EXERCISE A ::
Answer these questions about the GUI grounding abstract below:
(i) Which conference and year appear with the paper's title?
(ii) To which MLLM was the TAG method applied?
(iii) In which task does the tuning-free approach show notable success?
EXERCISE B :: Write the next part of the GUI grounding abstract below, starting after its last sentence.

PROVIDED PASSAGE ::
TAG: a Tuning-free Attention-driven GUI Grounding method for GUI task automation

Attention-driven GUI Grounding: Leveraging Pretrained Multimodal Large Language Models without Fine-Tuning

AAAI 2025

Abstract: Recent advancements in Multimodal Large Language Models (MLLMs) have generated significant interest in their ability to autonomously interact with and interpret Graphical User Interfaces (GUIs). A major challenge in these systems is grounding—accurately identifying critical GUI components such as text or icons based on a GUI image and a corresponding text query. Traditionally, this task has relied on fine-tuning MLLMs with specialized training data to predict component locations directly. However, in this paper, we propose a novel Tuning-free Attention-driven Grounding (TAG) method that leverages the inherent attention patterns in pretrained MLLMs to accomplish this task without the need for additional fine-tuning. Our method involves identifying and aggregating attention maps from specific tokens within a carefully constructed query prompt. Applied to MiniCPM-Llama3-V 2.5, a state-of-the-art MLLM, our tuning-free approach achieves performance comparable to tuning-based methods, with notable success in text localization. Additionally, we demonstrate that our attention map-based grounding technique significantly outperforms direct localization predictions from MiniCPM-Llama3-V 2.5, highlighting the potential of using attention maps from pretrained MLLMs and paving the way for future innovations in this domain.

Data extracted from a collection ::
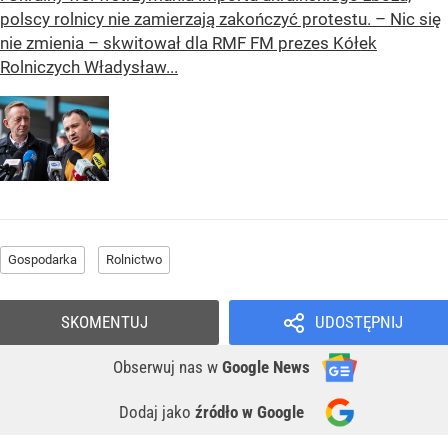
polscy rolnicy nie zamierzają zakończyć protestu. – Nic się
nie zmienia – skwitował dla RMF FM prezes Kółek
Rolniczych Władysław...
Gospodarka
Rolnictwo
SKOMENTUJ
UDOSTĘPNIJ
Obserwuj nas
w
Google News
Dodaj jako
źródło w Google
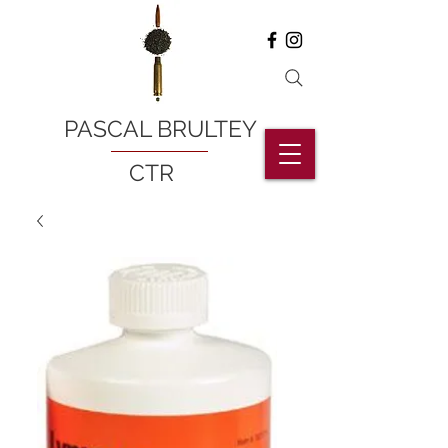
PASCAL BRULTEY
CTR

* * *

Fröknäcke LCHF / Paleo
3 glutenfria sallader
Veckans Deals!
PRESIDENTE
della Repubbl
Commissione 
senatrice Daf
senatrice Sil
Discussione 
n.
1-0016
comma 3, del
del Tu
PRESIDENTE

...

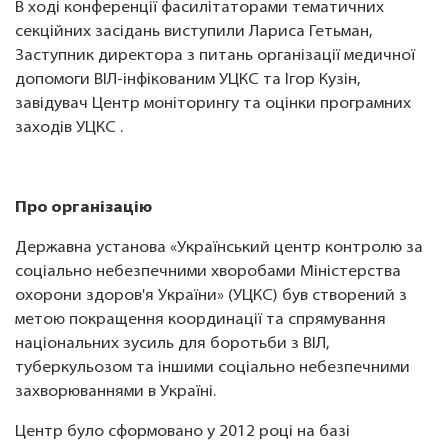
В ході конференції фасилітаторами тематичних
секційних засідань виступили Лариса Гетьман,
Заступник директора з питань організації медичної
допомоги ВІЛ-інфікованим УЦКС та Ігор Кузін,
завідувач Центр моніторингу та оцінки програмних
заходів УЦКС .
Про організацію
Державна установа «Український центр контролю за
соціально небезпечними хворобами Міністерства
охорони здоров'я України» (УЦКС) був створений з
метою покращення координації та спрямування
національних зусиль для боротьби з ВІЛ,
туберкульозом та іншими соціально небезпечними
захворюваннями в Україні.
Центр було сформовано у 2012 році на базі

TASK RESPONSE A ::
(i) AAAI 2025
(ii) MiniCPM-Llama3-V 2.5
(iii) Text localization

TASK RESPONSE B ::
Evaluation

Task1: Optical Character Grounding

In this work, we developed an OCG dataset to evaluate the optical character grounding ability of MLLMs. Based on common screen resolutions, we construct 10 different (width:height) aspect ratios to comprehensively assess model's grounding robustness.

Task2: GUI Element Grounding

We evaluate methods on the ScreenSpot dataset.

Visual Demonstration:

Task3: GUI Agent Evaluation

We evaluate methods on the Element accuracy metric on Mind2Web dataset.

Visual Demonstration:

Installation

Dataset Preparation

Please download the following three benchmarks: OCG, ScreenSpot and Mind2Web screenshots and annotations. Please DO NOT redistribute the unzipped data files online to avoid risks such as model overfitting.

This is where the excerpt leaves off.